The Ringer took 7 years to get made due to studios being put off by its premise. The script gained more traction once it got the endorsement of the Special Olympics and executive producer Peter Farrelly is himself a volunteer with Best Buddies, an organization that provides mentorships to special needs persons, and has routinely included characters in his films such as There's Something About Mary and Stuck on You. The movie also serves a test vehicle for Johnny Knoxville's ability to carry a comedy outside of his Jackass wheelhouse (Dukes of Hazzard reboot aside) and the movie is actually a very funny and surprisingly sweet film that shows just how good a leading man Knoxville can be.

Despite a premise that could easily be turned towards the lowest common denominator, the movie does a good job of deriving humor from its premise without making itself a one joke affair. The Special Athletes who make up the supporting cast aren't defined solely by their disability and take a lot of pride and dignity in their training and goals. When the special athletes find out about Steve and Gary's scam they're understandably angered by it but when they find out why he did it they actually work with him to help while also playing to their own desires to take the arrogant champion, Jimmy Washington, down a peg by breaking his multi year streak. There's a lot of humanity on display in this movie that makes these characters three dimensional but still allows them to be both fun and funny.

Johnny Knoxville is very good playing Steve Barker who's a likable good natured slob who just wants to do right by his friend, and he showcases some really good comic energy and timing as he switches between himself and the persona he's created with Jeffy. Katherine Heigl plays Lynn, a volunteer with the Special Olympics who is also a love interest for Knoxville's character and she plays the character with sweetness and sincerity and has genuinely desire to help and foster persons with special needs due to her own experience with her brother.

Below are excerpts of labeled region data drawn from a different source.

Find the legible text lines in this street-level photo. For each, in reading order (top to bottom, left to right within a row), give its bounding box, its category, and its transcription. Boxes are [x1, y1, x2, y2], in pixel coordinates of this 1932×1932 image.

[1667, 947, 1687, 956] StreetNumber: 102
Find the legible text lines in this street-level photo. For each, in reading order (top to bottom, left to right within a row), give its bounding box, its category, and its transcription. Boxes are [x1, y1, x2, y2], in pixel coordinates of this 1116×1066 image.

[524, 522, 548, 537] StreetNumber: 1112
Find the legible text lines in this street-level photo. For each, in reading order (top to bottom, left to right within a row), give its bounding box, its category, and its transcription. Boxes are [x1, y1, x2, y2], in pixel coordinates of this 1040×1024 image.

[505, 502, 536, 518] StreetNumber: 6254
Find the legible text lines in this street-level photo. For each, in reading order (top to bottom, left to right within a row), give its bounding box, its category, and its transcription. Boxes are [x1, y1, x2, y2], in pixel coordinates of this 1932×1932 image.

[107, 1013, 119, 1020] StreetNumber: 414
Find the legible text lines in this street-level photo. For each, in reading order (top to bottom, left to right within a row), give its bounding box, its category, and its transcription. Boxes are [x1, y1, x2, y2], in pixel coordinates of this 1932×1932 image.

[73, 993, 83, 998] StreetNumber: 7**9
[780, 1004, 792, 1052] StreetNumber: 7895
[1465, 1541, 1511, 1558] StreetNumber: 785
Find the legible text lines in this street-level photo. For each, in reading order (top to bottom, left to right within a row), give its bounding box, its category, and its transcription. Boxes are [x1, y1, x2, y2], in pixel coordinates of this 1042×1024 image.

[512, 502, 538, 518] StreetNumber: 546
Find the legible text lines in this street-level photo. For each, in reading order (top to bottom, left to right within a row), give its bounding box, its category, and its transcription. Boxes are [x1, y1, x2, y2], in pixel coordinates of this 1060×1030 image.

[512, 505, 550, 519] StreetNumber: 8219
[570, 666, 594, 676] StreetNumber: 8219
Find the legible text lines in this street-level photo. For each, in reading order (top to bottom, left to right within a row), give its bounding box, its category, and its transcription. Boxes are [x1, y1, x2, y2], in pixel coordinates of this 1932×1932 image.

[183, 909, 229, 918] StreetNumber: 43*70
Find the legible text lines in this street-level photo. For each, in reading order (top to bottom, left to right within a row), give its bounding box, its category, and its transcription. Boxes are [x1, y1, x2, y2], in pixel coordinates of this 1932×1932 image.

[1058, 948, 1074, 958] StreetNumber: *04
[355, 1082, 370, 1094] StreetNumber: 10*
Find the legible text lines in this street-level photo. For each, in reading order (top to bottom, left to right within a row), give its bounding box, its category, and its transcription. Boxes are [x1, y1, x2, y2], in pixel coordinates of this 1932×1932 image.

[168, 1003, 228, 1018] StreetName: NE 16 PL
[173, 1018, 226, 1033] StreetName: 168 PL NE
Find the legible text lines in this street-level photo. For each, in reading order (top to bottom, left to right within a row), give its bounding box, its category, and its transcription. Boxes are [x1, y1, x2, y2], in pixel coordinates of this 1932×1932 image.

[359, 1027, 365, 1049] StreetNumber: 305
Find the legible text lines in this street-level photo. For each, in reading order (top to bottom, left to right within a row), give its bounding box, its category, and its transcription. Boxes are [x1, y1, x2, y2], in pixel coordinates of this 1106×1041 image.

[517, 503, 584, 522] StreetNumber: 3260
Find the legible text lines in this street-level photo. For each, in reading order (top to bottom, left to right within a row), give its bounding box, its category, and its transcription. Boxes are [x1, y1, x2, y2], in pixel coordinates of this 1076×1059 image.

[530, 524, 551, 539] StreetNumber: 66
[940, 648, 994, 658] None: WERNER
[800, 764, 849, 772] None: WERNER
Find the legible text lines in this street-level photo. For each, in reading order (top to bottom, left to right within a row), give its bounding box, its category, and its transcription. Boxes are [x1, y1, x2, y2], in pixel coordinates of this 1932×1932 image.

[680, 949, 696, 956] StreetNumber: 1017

Brian Cox is despicably good as Steve's sleazy, lecherous, gambling uncle Gary, and the exchanges between Cox and Knoxville are incredibly well done with Knoxville reacting just perfectly to Gary's casual ableism.

The Ringer takes a subject that could've easily been played too safe or too lowbrow and finds the perfect balance for it. While not every joke lands, the ratio is more hits than misses and an assortment of likable characters who feel fully formed and not just punchline machines give the movie a level of sweetness and sincerity that's uncommon in this type of movie.